Oak leaf galls are a rare but persistent feature in fossil floras from western North America. Made by wasps (Hymenoptera: Cynipini) that specialize on oaks, both the galls and gall-attachment scars have been recognized from numerous Miocene and Pliocene floras in California, Idaho, Nevada, Oregon and Washington. Modern cynipid wasps are very host specific and studies based on molecular analyses have indicated that host plant shifts should have been rare throughout the group’s evolutionary history. If fidelity to a specific host plant is maintained through time, then cynipid galls should only occur on the same host species through time and across floras. To examine the host fidelity of cynipid wasps, we examined 20 Neogene floras from western North America to test the hypothesis that host use is highly conserved in this group. Over 2,500 oak leaves from at least 6 species were examined, yielding approximately 60 galled leaves. Galls and gall scars were restricted almost exclusively to Q. simulata (a red oak) and Q. hannibali (an intermediate oak). The unique and consistent shape of gall scars on leaves, including three-dimensional preservation of galls on some leaves, has allowed them to be identified as those made by cynipids including the modern genus Antron, a specialist on white oaks. Only a few cynipid gall scars were found on other oak species, including one potential gall on a white oak in one of the oldest floras in which galls were observed.

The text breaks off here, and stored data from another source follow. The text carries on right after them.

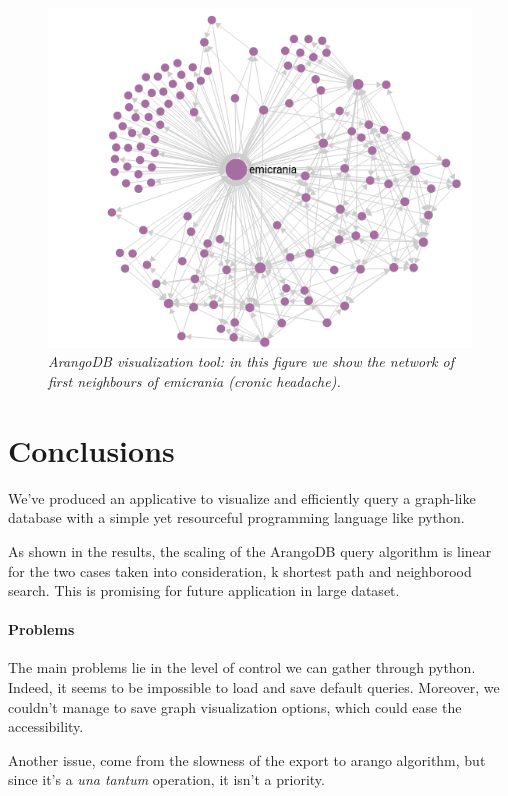 \documentclass[11pt,twocolumn]{article}
\begin{document}
\begin{figure}[ht]
   \includegraphics[width=\linewidth]{images/neigh_emicrania.png}
   \caption{\small{\textit{ArangoDB visualization tool: in this figure we show the network of first neighbours of \textit{emicrania} (cronic headache).}}}
   \label{fig:4}
\end{figure}

\section{Conclusions}

We've produced an applicative to visualize and efficiently query a graph-like database with a simple yet resourceful programming language like python.

As shown in the results, the scaling of the ArangoDB query algorithm is linear for the two cases taken into consideration, k shortest path and neighborood search. This is promising for future application in large dataset.

\paragraph{Problems}

The main problems lie in the level of control we can gather through python. Indeed, it seems to be impossible to load and save default queries.
Moreover, we couldn't manage to save graph visualization options, which could ease the accessibility.

Another issue, come from the slowness of the export to arango algorithm, but since it's a \textit{una tantum} operation, it isn't a priority. 
\end{document}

Our results provide evidence for a long-lived association, approximately 10 million years, between Antron and their red and intermediate oak hosts. However, the modern association between Antron and the white oaks may represent a relatively recent host shift, or at least the abandonment of a long-standing host relationship, as opposed to a relationship that has been maintained through the evolutionary history of these groups. Although there is evidence of specialization and long-lived associations between cynipid wasps and their oak hosts, they are not as one would have predicted based on modern associations, nor on modern phylogenetic data.